Eric Zemmour se rend gare du Nord et dénonce l'"insécurité dans les transports"

Eric Zemmour s'est rendu mardi matin à la gare du Nord à Paris pour lancer une campagne "contre l'insécurité dans les transports en Ile-de-France", deux semaines après une agression à l'arme blanche qui a fait sept blessés.

Le candidat malheureux à la présidentielle était accompagné des trois vices-présidents de son parti, Reconquête!, les anciens députés Marion Maréchal et Guillaume Peltier, ainsi que Nicolas Bay.

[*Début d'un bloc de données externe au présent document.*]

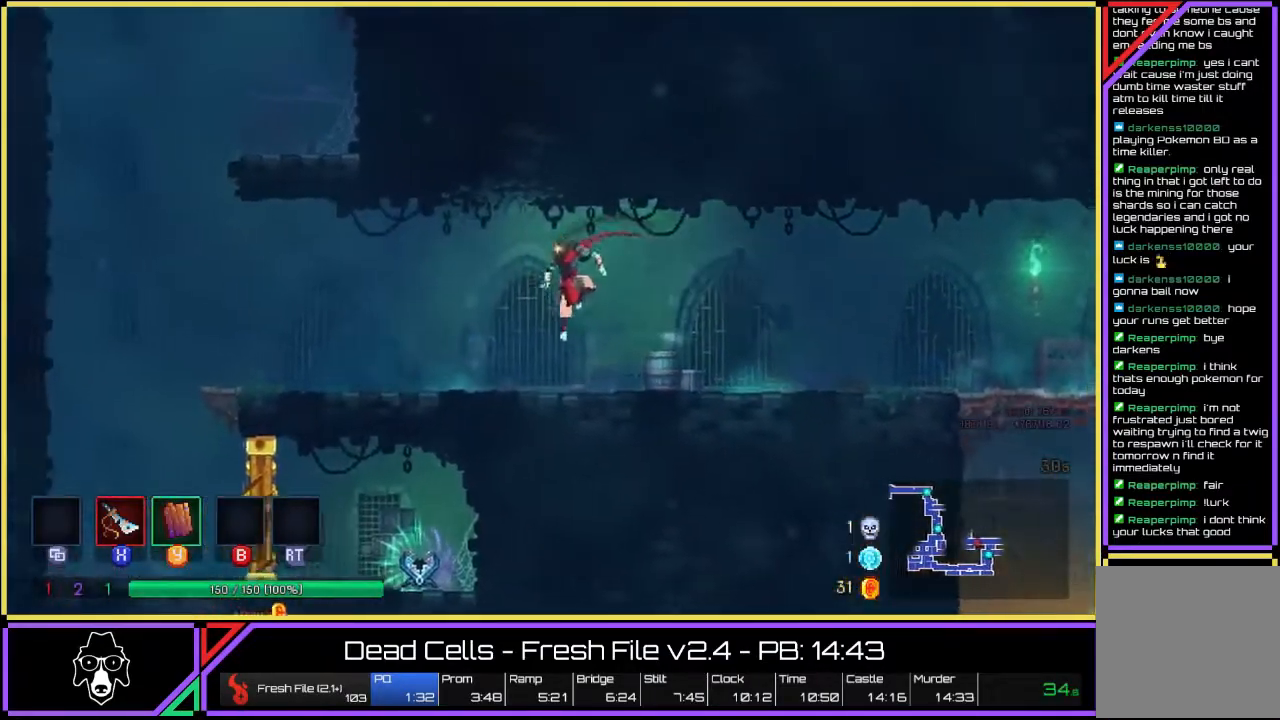
{"buttons": [], "left_stick": "left", "right_stick": "center", "events": [[17, "L2", "down"], [350, "L2", "up"]]}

"Incivilités, insultes, vols, racket, violence gratuite, agressions sexuelles et viols... l'insécurité dans les transports en commun d'Île-de-France explose", estiment les troupes de Reconquête, qui ont distribué des tracts devant une soixantaine de gares et stations de métro.

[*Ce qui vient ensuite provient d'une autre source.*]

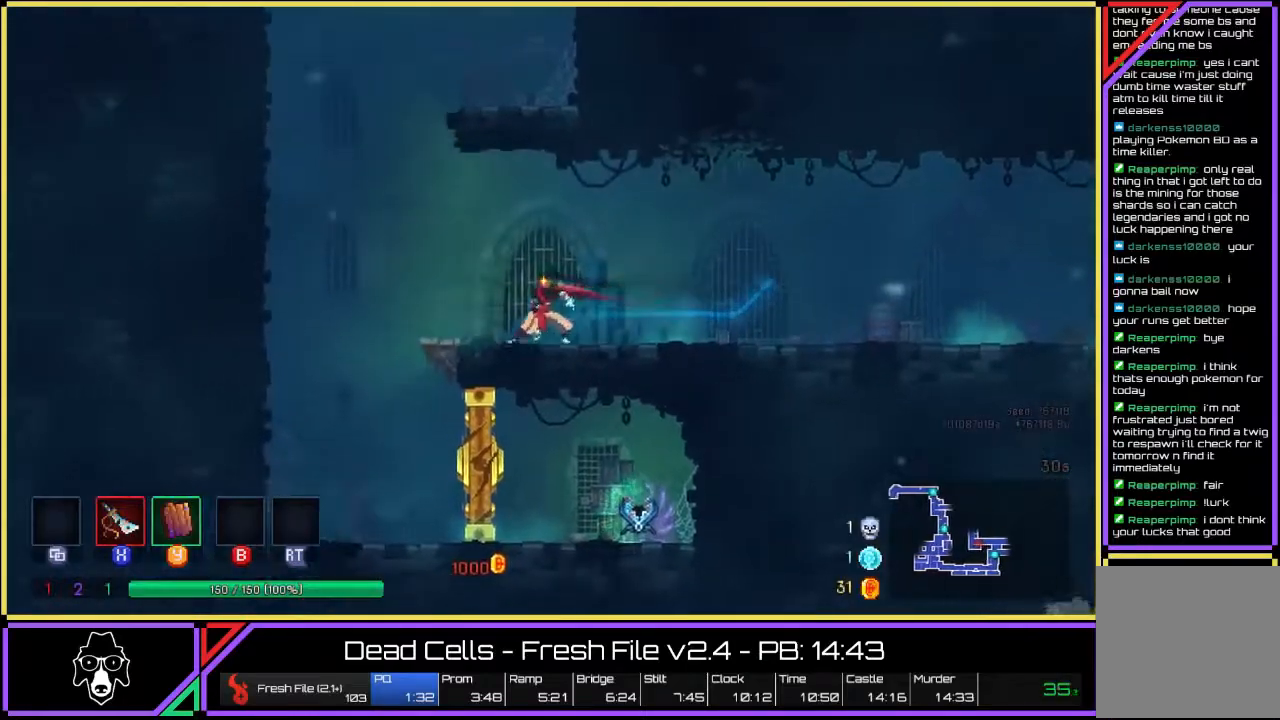
{"buttons": ["CROSS"], "left_stick": "right", "right_stick": "center", "events": [[67, "CROSS", "down"], [167, "CROSS", "up"], [250, "CROSS", "down"], [300, "left_stick", "right"], [333, "CROSS", "up"], [400, "CROSS", "down"]]}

Un site internet, baptisé "sécurité transports", a également été créé par les zemmouristes, afin de recueillir des signatures pour une pétition "contre le laxisme judiciaire et le laxisme migratoire", ainsi que des "témoignages" d'agression dans les transports en commun.

Quatrième homme de la présidentielle (7,07%) après une campagne dont il avait été considéré comme la révélation, M. Zemmour avait été incapable de faire élire un député - même pas lui - aux élections législatives deux mois plus tard.

Son parti politique revendique pourtant plus de 100.000 adhérents.

Faute d'élus, les troupes de Reconquête! approfondissent depuis une stratégie d'agit-prop identitaire théorisée à la rentrée.

Après avoir lancé en septembre un "réseau de parents vigilants" destiné à prévenir "les enfants victimes des aberrations" des enseignants à l'école, le parti d'extrême droite avait été à l'origine de manifestations après le meurtre de la jeune Lola, à Paris, en octobre, qualifié de "francocide" par Eric Zemmour.

La garde rapprochée de l'ancien journaliste avait par ailleurs acheté plusieurs noms de domaine sur internet dans les heures qui avaient suivi le crime, notamment "justice pour Lola", avant d'y renoncer sous la pression de la famille de la victime.

Avant son déplacement mardi matin gare du Nord, choisi pour avoir été le théâtre le 11 janvier d'une attaque qui a fait sept blessés, et dont l'auteur présumé est étranger, Eric Zemmour avait reçu en début de semaine des boulangers et artisans, quitte à prêter le flanc aux accusations de récupération politique.